Looking to buy a house with a view to rent out, does anyone know how much income tax I will be looking at paying each month. Looking at about £400 pcm rental income against mortgage payments of £360 ish plus buildings insurance which I guess will make my outgoings to about £375 pcm. This is a regular mortgage so I believe I can only use the interest part as allowable expenses to offset against income tax (as well as wear and tear etc). Havent got real accurate figure on interest yet as its only early stages but assuming £100pcm would this mean I only pay income tax on £260 a month (income minus interset plus 10% allowable wear and tear ie 400-140). Ive tried googling but disappearing up my own backside lol. Tenant will be paying all other bills.
Any pointers or advice appreciated before I completely confuse myself :thumb:


----------



## fatdazza (Dec 29, 2010)

work out how much profit you will make after all allowable expenses (which include mortgage interest but not any mortgage repayment).

Other allowable expenses are:

any letting agents fees
buildings and contents insurance
maintenance expenses (e.g painting, boiler servicing etc)

but not property improvement (e.g. adding a conservatory)
Only if a furnished let can you claim 10% of net rent as wear and tear.

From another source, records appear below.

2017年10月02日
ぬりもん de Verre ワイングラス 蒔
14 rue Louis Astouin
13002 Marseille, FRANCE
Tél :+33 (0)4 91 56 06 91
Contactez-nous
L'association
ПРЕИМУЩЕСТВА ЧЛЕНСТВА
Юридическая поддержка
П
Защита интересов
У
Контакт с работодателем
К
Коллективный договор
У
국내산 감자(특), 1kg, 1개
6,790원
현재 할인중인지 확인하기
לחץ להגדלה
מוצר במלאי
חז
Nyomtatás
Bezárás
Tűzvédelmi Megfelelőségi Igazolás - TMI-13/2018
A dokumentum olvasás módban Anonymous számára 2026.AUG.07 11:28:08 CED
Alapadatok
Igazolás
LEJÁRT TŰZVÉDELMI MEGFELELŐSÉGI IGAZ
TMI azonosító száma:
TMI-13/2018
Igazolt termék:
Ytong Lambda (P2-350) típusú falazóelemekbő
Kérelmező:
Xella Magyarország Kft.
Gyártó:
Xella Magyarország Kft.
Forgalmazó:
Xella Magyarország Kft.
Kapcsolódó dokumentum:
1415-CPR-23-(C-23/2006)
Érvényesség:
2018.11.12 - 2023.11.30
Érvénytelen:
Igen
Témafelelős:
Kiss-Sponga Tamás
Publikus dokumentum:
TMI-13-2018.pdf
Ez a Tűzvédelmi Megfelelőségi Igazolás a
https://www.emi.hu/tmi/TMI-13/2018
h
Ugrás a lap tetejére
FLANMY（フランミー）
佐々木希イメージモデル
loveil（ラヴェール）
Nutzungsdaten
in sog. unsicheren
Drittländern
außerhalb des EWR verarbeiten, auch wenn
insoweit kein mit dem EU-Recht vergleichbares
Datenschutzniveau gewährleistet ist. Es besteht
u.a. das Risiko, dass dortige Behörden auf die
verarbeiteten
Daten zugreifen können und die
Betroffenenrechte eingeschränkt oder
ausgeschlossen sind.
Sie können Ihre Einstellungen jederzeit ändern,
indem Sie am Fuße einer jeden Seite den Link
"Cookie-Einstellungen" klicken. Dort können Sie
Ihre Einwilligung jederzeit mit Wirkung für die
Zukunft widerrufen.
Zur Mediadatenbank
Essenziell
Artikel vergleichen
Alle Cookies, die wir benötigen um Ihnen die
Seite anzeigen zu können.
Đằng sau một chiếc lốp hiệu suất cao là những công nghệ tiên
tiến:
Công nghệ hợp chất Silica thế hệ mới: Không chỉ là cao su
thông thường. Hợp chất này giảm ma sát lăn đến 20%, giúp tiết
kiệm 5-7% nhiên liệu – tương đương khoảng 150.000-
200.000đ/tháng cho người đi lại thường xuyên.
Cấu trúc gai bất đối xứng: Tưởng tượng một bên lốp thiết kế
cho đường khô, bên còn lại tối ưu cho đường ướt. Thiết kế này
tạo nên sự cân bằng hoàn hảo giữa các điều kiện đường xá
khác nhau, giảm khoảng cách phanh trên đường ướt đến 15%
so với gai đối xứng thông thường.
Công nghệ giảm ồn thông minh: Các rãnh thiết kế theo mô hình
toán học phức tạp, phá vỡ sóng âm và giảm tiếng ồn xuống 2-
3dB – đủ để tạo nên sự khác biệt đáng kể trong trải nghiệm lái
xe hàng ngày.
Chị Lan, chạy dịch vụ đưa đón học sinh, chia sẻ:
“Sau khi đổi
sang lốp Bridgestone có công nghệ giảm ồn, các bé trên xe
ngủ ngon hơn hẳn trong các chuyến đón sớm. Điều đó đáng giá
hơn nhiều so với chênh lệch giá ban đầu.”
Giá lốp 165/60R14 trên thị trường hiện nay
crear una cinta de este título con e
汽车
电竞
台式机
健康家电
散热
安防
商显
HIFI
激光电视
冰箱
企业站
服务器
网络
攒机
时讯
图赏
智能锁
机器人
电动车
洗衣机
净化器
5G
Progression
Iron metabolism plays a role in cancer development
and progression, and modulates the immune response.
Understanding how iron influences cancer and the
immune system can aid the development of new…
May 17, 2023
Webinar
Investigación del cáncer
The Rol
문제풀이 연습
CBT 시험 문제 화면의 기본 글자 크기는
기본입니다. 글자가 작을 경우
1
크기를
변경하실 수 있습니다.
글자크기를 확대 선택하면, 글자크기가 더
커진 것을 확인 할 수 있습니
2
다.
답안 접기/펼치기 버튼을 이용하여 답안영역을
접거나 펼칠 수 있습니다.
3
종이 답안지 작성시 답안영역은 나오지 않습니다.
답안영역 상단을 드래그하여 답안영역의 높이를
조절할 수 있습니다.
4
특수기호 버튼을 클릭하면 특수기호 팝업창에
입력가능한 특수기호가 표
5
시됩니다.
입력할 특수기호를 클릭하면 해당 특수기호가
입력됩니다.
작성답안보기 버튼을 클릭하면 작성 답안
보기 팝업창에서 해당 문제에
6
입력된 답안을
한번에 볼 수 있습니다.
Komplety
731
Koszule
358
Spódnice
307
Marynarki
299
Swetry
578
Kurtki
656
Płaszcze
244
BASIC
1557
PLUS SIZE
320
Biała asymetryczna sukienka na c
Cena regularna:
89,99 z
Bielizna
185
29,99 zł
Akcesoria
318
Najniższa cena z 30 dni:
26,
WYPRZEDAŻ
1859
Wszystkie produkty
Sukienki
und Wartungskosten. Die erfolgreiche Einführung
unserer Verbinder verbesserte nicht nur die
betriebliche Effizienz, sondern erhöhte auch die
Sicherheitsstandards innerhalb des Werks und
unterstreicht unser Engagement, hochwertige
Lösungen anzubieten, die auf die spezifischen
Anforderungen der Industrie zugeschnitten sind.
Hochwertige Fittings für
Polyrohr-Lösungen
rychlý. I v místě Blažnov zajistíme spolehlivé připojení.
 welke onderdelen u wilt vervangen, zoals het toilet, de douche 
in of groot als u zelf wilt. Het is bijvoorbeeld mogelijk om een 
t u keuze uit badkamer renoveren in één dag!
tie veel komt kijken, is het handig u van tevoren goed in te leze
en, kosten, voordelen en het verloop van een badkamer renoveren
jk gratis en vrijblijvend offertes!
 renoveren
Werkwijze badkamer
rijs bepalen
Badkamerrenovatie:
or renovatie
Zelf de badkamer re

This profit will be treated as income and you will be taxed accordingly. So remember if the additional income pushes you into a higher tax bracket you will pay higher rates of tax.


----------



## steviebabe0 (May 14, 2013)

It will be furnished as its the father in laws house who cant afford it anymore (shortfall on endowments and also a good spender, hes 82 and thought he would have croaked by now so never worried about it). Just trying to work out whether to charge rent official or just cash to avoid hassle. The house puchase will be official as I want my name on the deeds for security (dont trust the wifes siblings). I want to try and do it proper so there is no come back on me, I've done family favours before only to come unstuck. I'm just trying to work out roughly how much tax I will be looking at paying as I dont want to subsidise the old lad.


----------



## MEH4N (Mar 15, 2012)

It gets added on to your income for the year. So whichever tax bracket you fit into, you will be taxed accordingly. Usually you will just need to do a self assessment.


----------